Les conseillers prud'homaux avaient "une latitude par rapport au décret de 1954", a-t-il estimé ajoutant que, selon lui, il n'a jamais été transcrit dans les statuts de la filiale d'EDF. Les prud'hommes de Bordeaux ont validé la mise à la retraite de Jean-Luc Lehocq et l'ont débouté de ses demandes de dommages-intérêts représentant ses pertes de revenus sur 5 ans soit 240.000 EUR.
De plus, le retraité a été condamné à payer les frais de justice. Jean-Luc Lehocq a indiqué qu'il allait faire appel de la décision, affirmant qu'il avait perdu la moitié de ses revenus en partant à la retraite. "J'ai deux enfants encore scolarisés et lorsque l'on est en bonne santé comme moi j'estime que l'on doit pouvoir avoir le choix de poursuivre ou pas son activité", a-t-il ajouté. En outre, Jean-Luc Lehocq a précisé qu'il avait intenté un recours devant le Conseil d'Etat contre le "décret de 1954" devenu, selon lui, "aujourd'hui obsolète".

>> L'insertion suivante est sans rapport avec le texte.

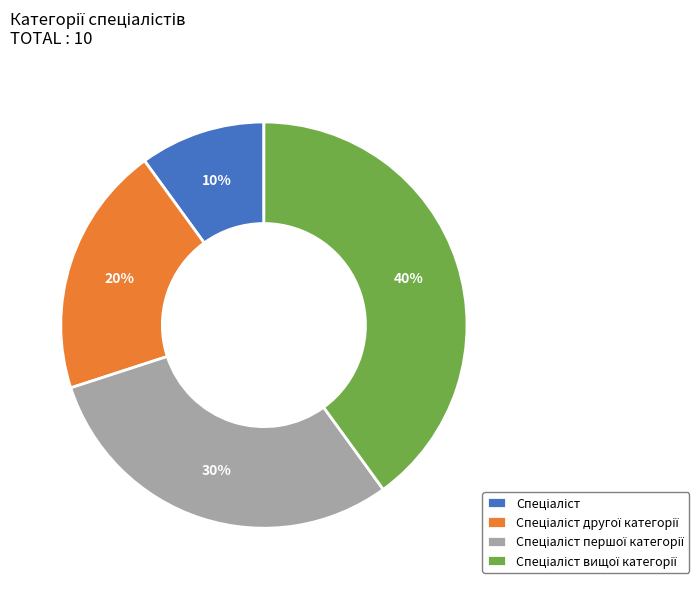

Does any single category account for the majority?

No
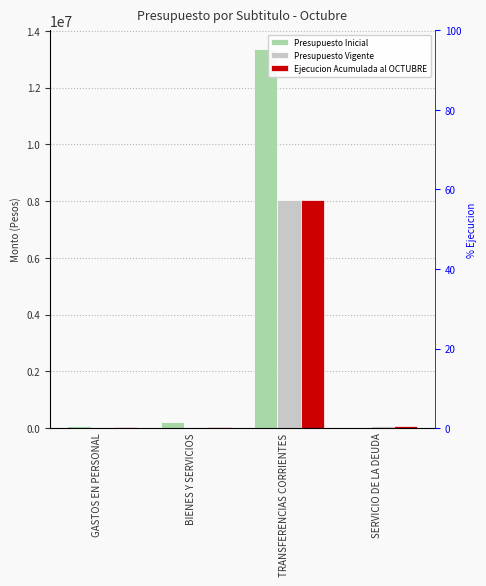

True or false: Presupuesto Vigente has a value of 60000 at SERVICIO DE LA DEUDA.

True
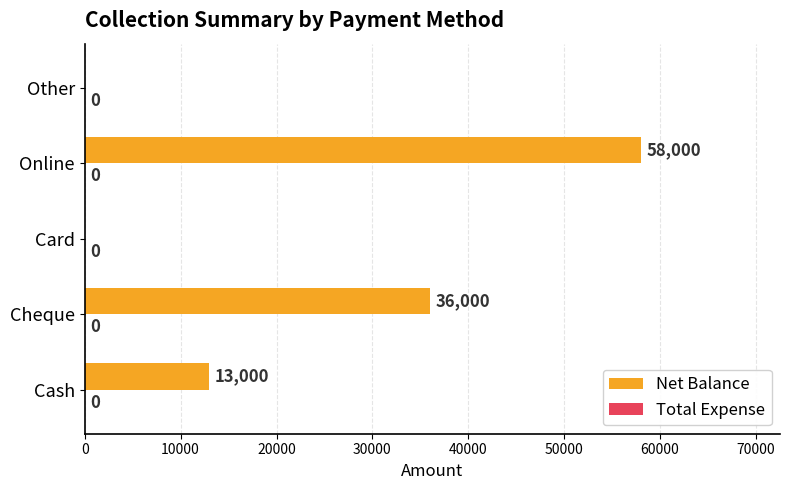

Where is the data nearest to the value 29000?

Cheque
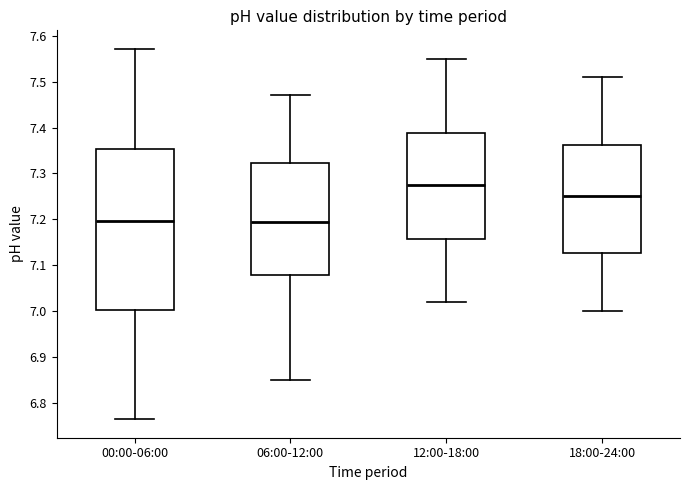

Which box is the tallest, from its lower edge to its upper edge?

00:00-06:00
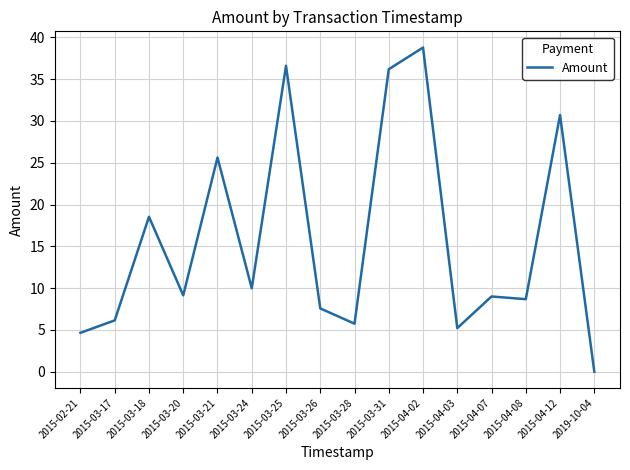

The chart shows a value of 36.2 at 2015-03-31. True or false?

True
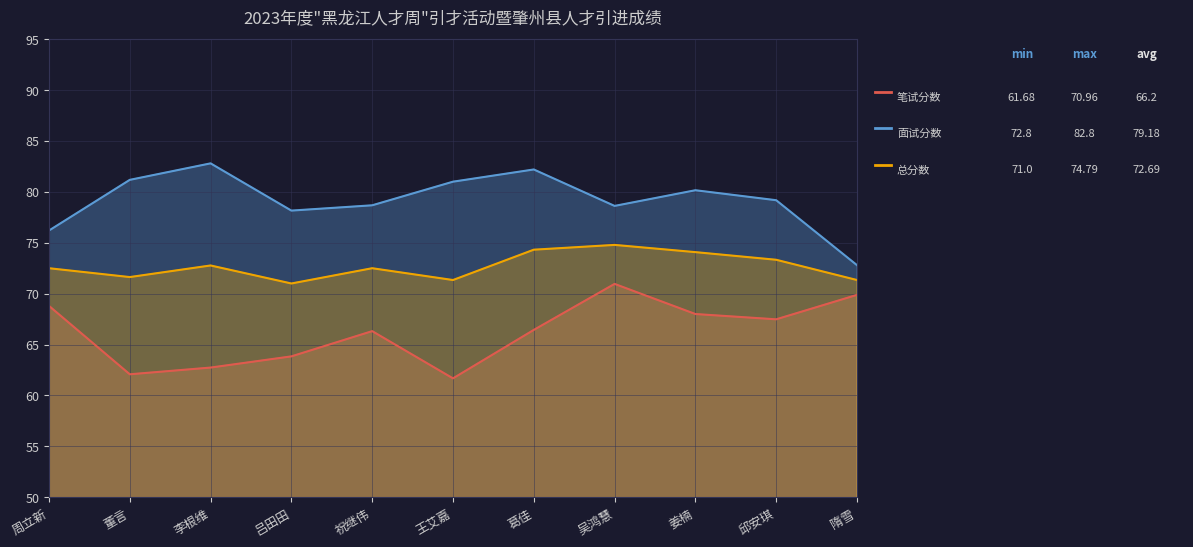

What is the label of the 2nd point from the left?

董言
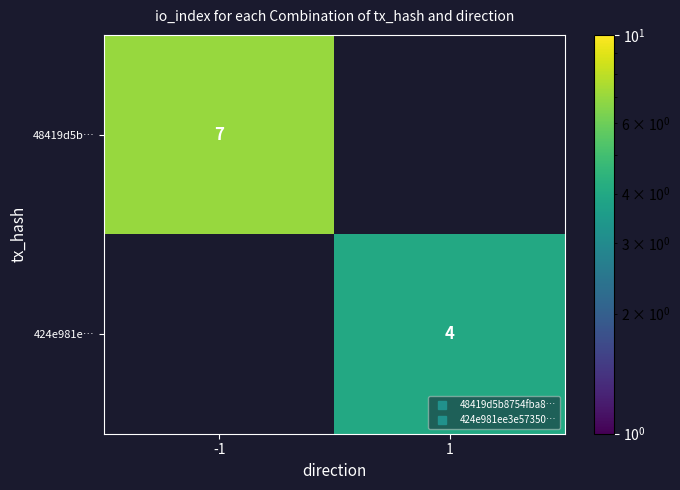

Which category has the lowest value across all series?

1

Le retraité affirme avoir reçu de nombreuses lettres de soutien "de personnes qui sont dans le même cas". Dans le cadre des négociations sur les régimes spéciaux de retraite dans les industries électriques et gazières (IEG, dont EDF et GDF), les partenaires sociaux se sont mis d'accord sur l'abrogation du décret de 1954.Des décrets d'application devraient être publiés "dans les prochains jours", selon Michel Astruc, vice-président de l'Union nationale des employeurs des industries gazières (Unemig), organisation patronale des IEG.

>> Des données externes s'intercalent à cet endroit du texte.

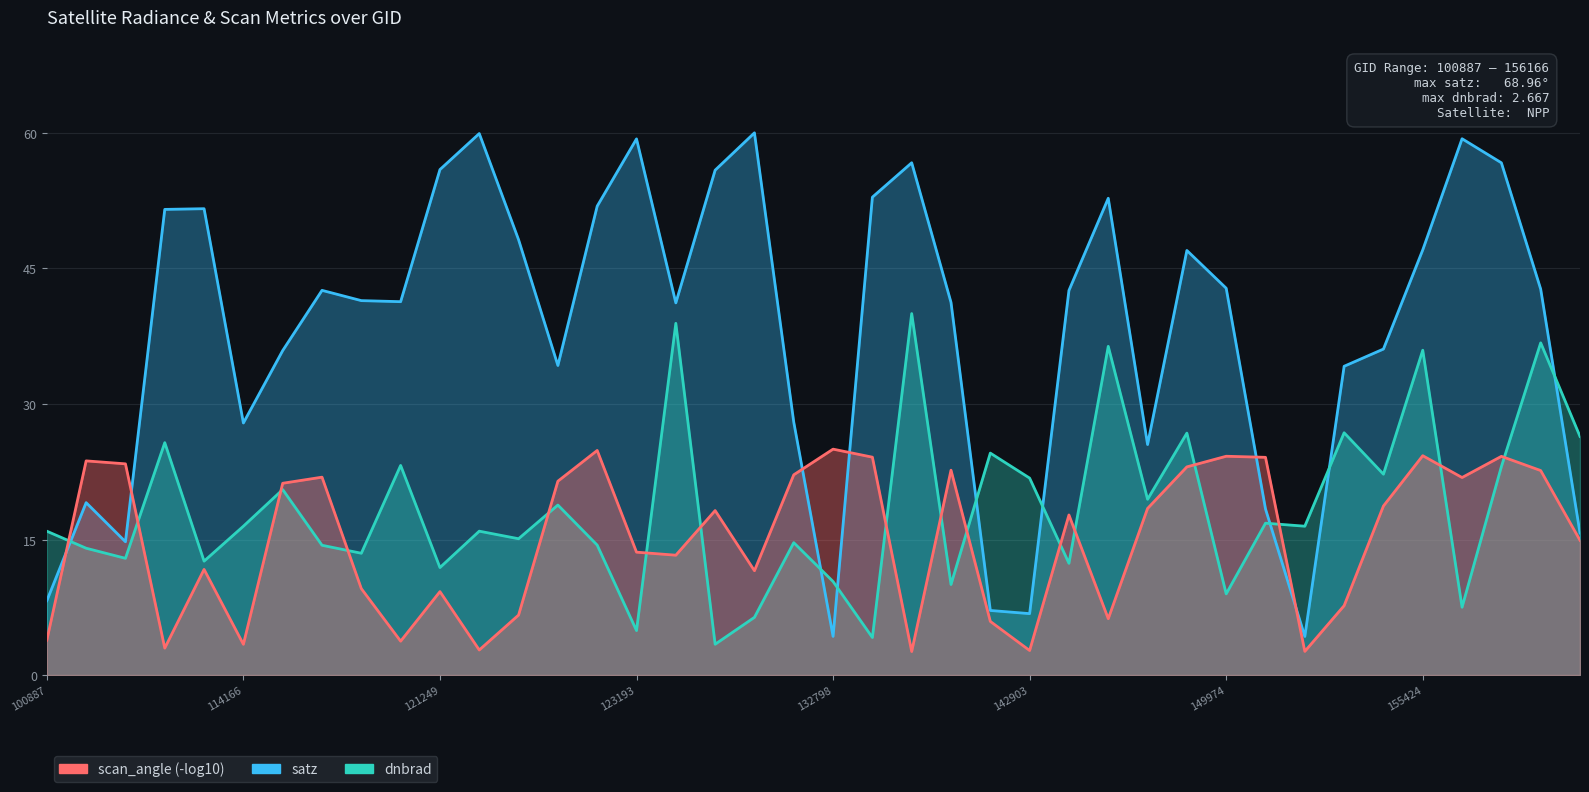

True or false: scan_angle (-log10) and satz cross at least once.

True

Depuis le 1er décembre 2007, une "recommandation patronale" permet déjà à un salarié des IEG qui en fait la demande de prolonger son activité au-delà de 60 ans. Les négociations sur les régimes spéciaux de retraite se poursuivent sur certains dossiers comme le complément de prévoyance, le plan d'épargne entreprise ou la spécificité des métiers, a précisé M. Astruc.
Pour les salariés du privé, le gouvernement a annoncé dans le cadre du "rendez-vous 2008" sur les retraites que "les mises à la retraite d'office ou les limites d'âge qui existent encore (...) seront supprimées". Dans le public, une concertation sur le sujet doit s'ouvrir avec les partenaires sociaux.